The Quaker belief that everyone is equal in the eyes of God has meant that the Religious Society of Friends has a long history in campaigning for equality and justice which continues to this day. One of the earliest campaigns the Friends were involved in was the campaign to abolish the slave trade, and they were instrumental in initiating the campaign both in North America and in Britain.
Quaker concern for the welfare of slaves has its origins in the 17th century in the early days of the establishment of the Quaker movement. In Birmingham Preparative Meeting’s 1764 copy of ‘A Collection of Many Select and Christian Epistles, Letters and Testimonies’ written by George Fox, the founder of the Religious Society of Friends, there is an epistle he wrote in 1657, ‘To Friends beyond the sea, that have Black and Indian slaves’ in which he highlighted the importance of equality in the Quaker faith. Later, while preaching in Barbados, Fox witnessed the realities of slavery, leading him to call for the better treatment of slaves. This was reproduced in his text of 1676 under the title, ‘Gospel Family-Order, Being a Short Discourse Concerning the Ordering of Families, both of Whites, Blacks and Indians’, which can be seen here. It should be noted that he did not go so far as to question the practice of actually owning slaves.

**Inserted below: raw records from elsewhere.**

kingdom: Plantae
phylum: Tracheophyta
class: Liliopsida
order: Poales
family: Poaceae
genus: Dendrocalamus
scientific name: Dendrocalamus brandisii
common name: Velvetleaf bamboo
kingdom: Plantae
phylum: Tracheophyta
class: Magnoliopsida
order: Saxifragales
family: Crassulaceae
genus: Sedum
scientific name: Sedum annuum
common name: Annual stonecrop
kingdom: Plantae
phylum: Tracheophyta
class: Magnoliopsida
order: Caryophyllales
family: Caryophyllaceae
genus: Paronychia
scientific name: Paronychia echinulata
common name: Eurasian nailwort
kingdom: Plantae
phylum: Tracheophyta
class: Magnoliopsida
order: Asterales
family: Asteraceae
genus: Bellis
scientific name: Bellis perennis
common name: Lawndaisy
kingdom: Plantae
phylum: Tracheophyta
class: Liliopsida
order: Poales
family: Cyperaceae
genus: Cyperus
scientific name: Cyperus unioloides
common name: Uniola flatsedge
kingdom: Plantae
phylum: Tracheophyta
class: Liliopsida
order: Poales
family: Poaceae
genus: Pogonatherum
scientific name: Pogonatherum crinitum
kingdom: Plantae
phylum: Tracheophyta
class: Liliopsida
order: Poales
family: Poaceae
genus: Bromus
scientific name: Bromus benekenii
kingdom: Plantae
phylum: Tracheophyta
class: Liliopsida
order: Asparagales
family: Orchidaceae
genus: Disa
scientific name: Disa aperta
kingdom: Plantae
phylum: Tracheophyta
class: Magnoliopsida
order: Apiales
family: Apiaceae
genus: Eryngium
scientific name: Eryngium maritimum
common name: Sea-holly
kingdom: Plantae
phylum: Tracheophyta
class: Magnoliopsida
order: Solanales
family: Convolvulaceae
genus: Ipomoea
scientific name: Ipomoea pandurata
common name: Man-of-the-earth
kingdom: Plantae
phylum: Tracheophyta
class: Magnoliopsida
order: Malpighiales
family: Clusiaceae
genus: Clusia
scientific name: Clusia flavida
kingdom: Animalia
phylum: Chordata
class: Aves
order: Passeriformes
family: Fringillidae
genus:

Opposition to the slave trade in the late 17th and early 18th centuries began amongst a small number of Friends in America but as many of these retained strong links with London Yearly Meeting, the head of the Quaker church both in America and Britain, they were able to pressurize and raise awareness about the slave trade amongst British Quakers. In 1713 and 1715, Friends in Pennsylvania wrote to the Yearly Meeting requesting that it take a stand opposing the importing of slaves and that it make its position known in all of the plantations. Yearly Meeting took no action at the time, but in 1727, when the slave trade was still a practice which was accepted unquestioningly by the majority of the British population, it did decide that the importing of slaves should not be allowed. Quakers in Birmingham and Warwickshire would have been aware of this as extracts of the most important of the Yearly Meeting minutes were sent out to be read at the Quarterly and Monthly Meetings. In Warwickshire Monthly Meeting’s copy of extracts of the Yearly meeting minutes for 1727, we find the following declaration,
About importing of Negroes
The answer given by th[e] Correspondents here to Friends of pensilvenia & the Jerseys th[e] 17th [of the] 6 [mo]nth 1713 by th[e] Yearly Meeting & their Answer to th[e] Friends of Pensilvenia th[e] 3[r]d [of the] 8 mo[nth] 1715 both containing the Sence of this Meeting th[at] the Importing of Negroes from their native Country and Relations is not a Commendable nor Allowed Practice w[hi]ch Answers and Sense is approved & th[e] Practice censured by the Meeting & this Minute is ordered to be Sent by Benja[min] Bealing to Friends In the Plantations abroad, as well as to th[e] Several Quarterly Meetings at Home.